• Görev hakkında:
Ulucanlar darağacı yazısında "Oluşturdular..." ile başlayıp "bakanı idam ettiler." ile biten bölümü hiçbir değişiklik yapmadan aktarın.
── Okuma metni
Mlliyet Milliyet Blog Milliyet Blog
 
Facebook Connect
Blog Kategorileri
 

05 Mayıs '18

 
Kategori
Güncel
 

O Darağacı Ulucanların Avlusunda Duruyor, Utanç İçinde...

O Darağacı Ulucanların Avlusunda Duruyor, Utanç İçinde...
 

Türkiye, emperyalizme karşı ilk ulusal bağımsızlık savaşını kazandı.

Hem bu başarısıyla ve hem bu başarısından sonra dimdik ayakta durmasıyla dünya mazlumlarına kötü emsal oluyordu.

Zayıf düşürülmeliydi.

İkinci Dünya Savaşından sonra meydanı boş bulan ABD'nin ilk el attığı iş bu oldu.

Türkiye’nin yönetiminde söz sahibi olması gerekiyordu.

Bunun yolu basitti. Çok partili parlamenter sistem bu emperyalistin amacına ulaşması için uygun koşulları sağlıyordu.

Dayattı, Türkiye çok partili sisteme geçti.

Artık ABD’nin etkisinde bir yönetim oluşturulmasının zamanı gelmişti.

Oluşturdular...

Ve Türkiye’nin zayıf düşürülmesi için işe koyuldular.

Bir ülkeyi, bir milleti zayıf düşürmenin en basit yolu, insanları düşmanlaştırmaktan, birbirine düşürmekten geçiyordu.

Bu da basitti.

Ustaca tezgahlanacak bir kan davası on yıllar boyu bu amaca hizmet edebilirdi.

Öyle yaptılar.

Önce bir darbe tezgahladılar. Başbakanı ve iki bakanı idam ettiler.

Buna bir de misilleme gerekirdi.

1968 olayları sonrasında başlayan kaotik ortamın en romantik ve masum gençlerini seçtiler.

Bunlar öyle gençlerdi ki, Türkiye’yi yıllarca etkileyen ve sarsan kitlesel eylemlere öncülük ettiler ancak ağızlarından tek bir kötü söz duyulmadı. Kimsenin saçının teline zarar vermediler.

Toplumu ortadan bölüp düşmanlaştırma operasyonunun eşsiz kurbanları olarak seçildiler ve idam edildiler.

Sözüm ona kısasa kısastı. Başbakan ve iki bakana karşılık, onların öçlerinin alınması hesabına 3 masum ve yiğit genci idam ettiler.

Bir taşla iki kuş vurmuşlardı.

Yıllarca sürecek bir düşmanlaştırma ve kamplaştırma projesinin tohumlarını attıkları gibi, yaşamaları halinde emperyalistlerin tekerleklerine çomak sokabilecek en büyük tehlikeyi de bertaraf etmiş oldular.
────
── Veri kesiti
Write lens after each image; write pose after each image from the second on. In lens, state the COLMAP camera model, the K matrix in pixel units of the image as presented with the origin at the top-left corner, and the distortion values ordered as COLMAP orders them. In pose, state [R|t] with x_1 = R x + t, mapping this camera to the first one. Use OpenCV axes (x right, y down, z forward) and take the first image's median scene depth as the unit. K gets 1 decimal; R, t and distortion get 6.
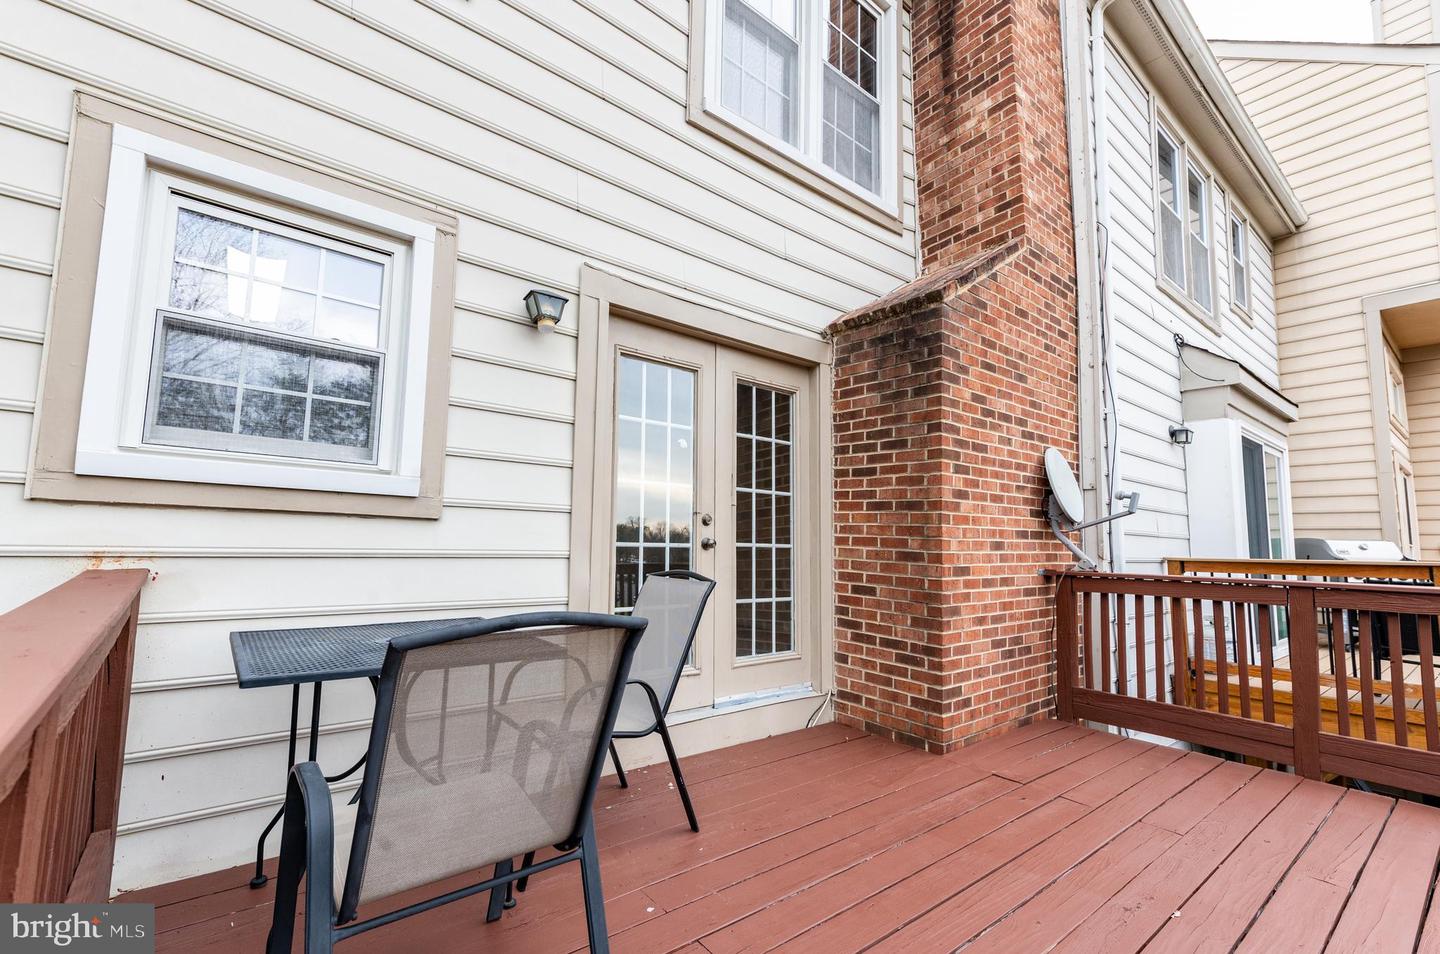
lens RADIAL K [[626.2, 0, 720.0], [0, 626.2, 477.0], [0, 0, 1]] dist [0.038048, -0.008349]
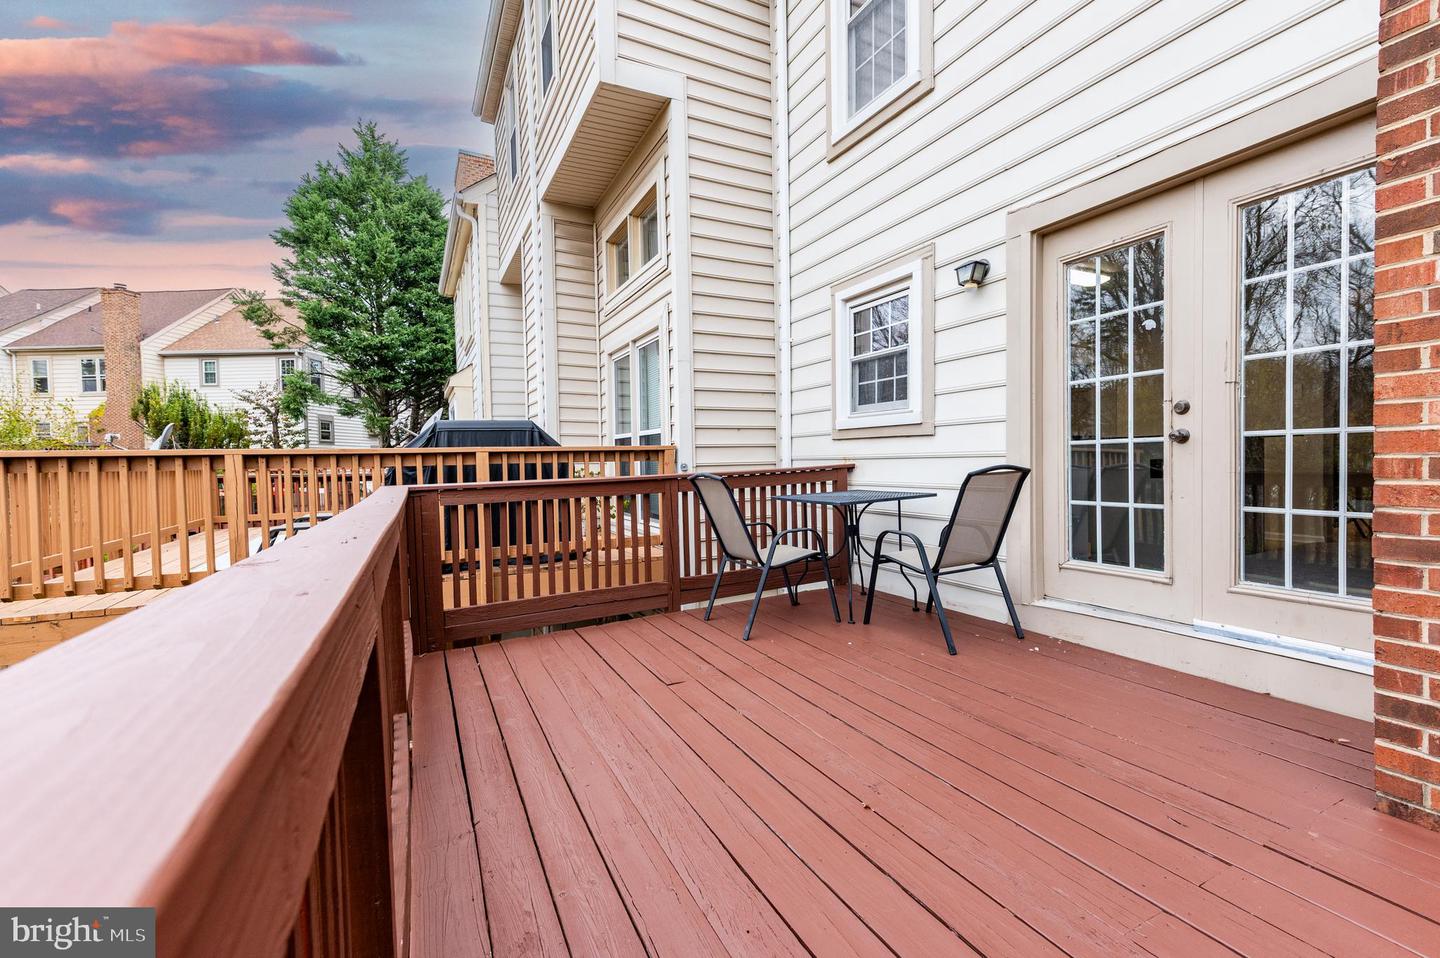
────
• Alıştırma yanıtı:
Oluşturdular...

Ve Türkiye’nin zayıf düşürülmesi için işe koyuldular.

Bir ülkeyi, bir milleti zayıf düşürmenin en basit yolu, insanları düşmanlaştırmaktan, birbirine düşürmekten geçiyordu.

Bu da basitti.

Ustaca tezgahlanacak bir kan davası on yıllar boyu bu amaca hizmet edebilirdi.

Öyle yaptılar.

Önce bir darbe tezgahladılar. Başbakanı ve iki bakanı idam ettiler.